Following on from her successful piece Shallow Water, Deep Skin (2012), a filmic portrait of Iranian Feminist and entomologist Shahin Nawai involving powerful references to the Iranian revolution her latest film appears more intimate. The true story, which underpins the discernible narrative of ‘Red Leaves No Residue’, took place in a shopping centre in Teheran. A woman dressed in red stood in the same place every day for 30 years waiting in vain for the arrival of her lover.

The film has as its central character the woman in red; it examines her love to varying degrees as overwhelming obsession and possible madness. The film is narrated both by the woman (a text written by Nooshin Farhid), and by a second anonymous voice at the beginning of the film, perhaps that of the film-maker who follows the woman in red, stalking her. The camera takes the role of a voyeur but rather than being in control, it is as fragile and vulnerable as the events it records. In the film a ‘ real’ passerby asks what the woman in red is doing. He expresses concern at being filmed and yet solicits the attention of the camera. He volunteers the information that he suffers from mental illness. His real life concerns merge with those of the woman in red.

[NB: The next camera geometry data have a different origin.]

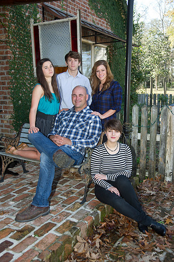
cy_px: 131
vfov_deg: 50.7
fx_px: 276
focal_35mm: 38
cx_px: 87
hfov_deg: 35.0
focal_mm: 38
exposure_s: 1/125
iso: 400
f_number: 6.3
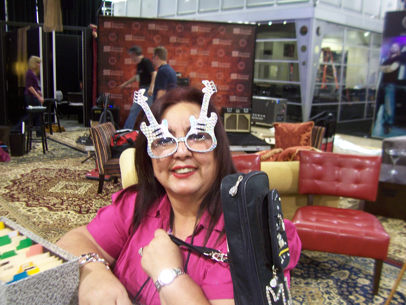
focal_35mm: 34
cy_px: 152
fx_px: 399
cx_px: 203
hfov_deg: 54.0
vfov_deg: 41.8
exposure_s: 1/15
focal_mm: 5.6
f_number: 2.7
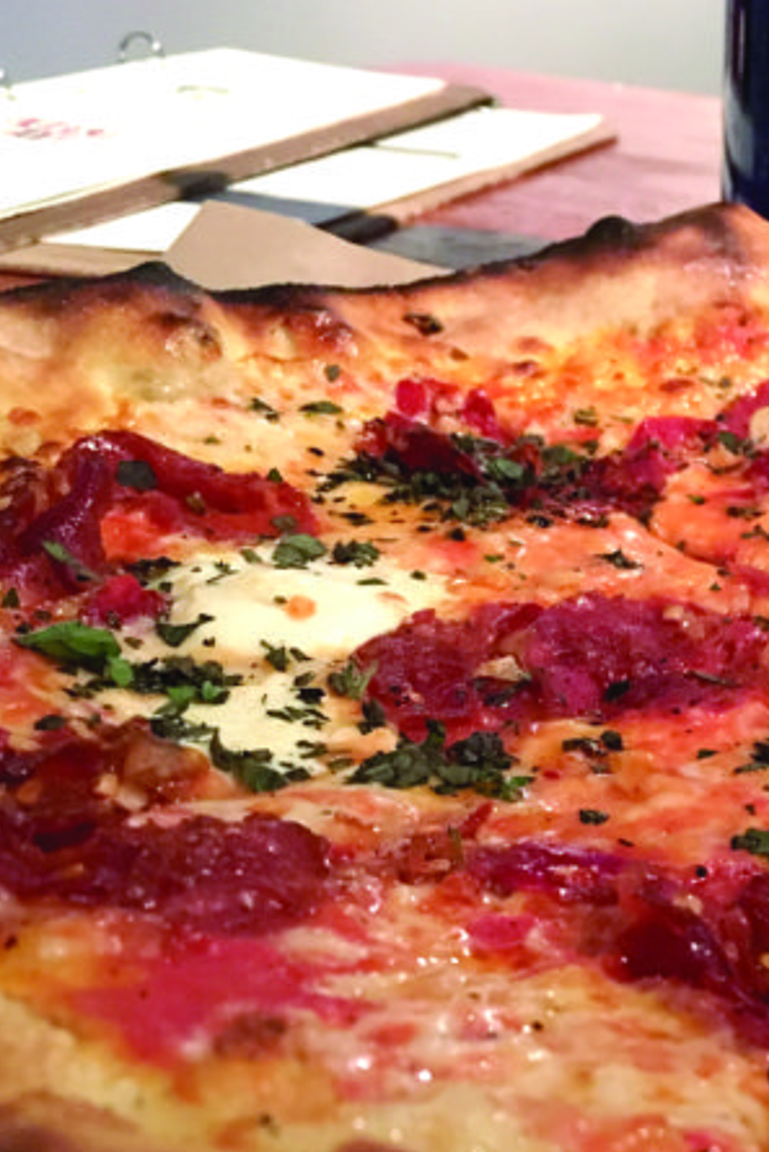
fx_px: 1665
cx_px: 891
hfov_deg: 24.0
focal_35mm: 52
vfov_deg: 38.0
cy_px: 714
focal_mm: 4.15
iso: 500
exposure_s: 1/15
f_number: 2.2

Her presence is not one of passivity. We hear the woman’s voice narrating throughout the film, evoking her body, the counting of the hours past, the loss of domesticity, occasionally sharply cut by the voices of the documented reality around her, rough bartering, laughter, quarrelling in a busy London market. Farhid links her appearance with real life disturbances, such as footage of recent street protests in London, situations and locations that suggest social unrest, fractured relationships and impending collapse, a system in crisis. The films’ realism emphasises the poetry of her presence without sacrificing documentary poignancy.

In recent years Farhid has exhibited widely both internationally and in the UK, including at the Upstream Gallery, Amsterdam in 2011, Katara Art Center, Qatar in 2011, the Marrakesh Biennale and Art Gwangju in 2012, in London, at Paradise Row in 2011, Beaconsfield in 2011, and at Sazemanab (2012) and Mohsen ( 2011) Galleries in Teheran.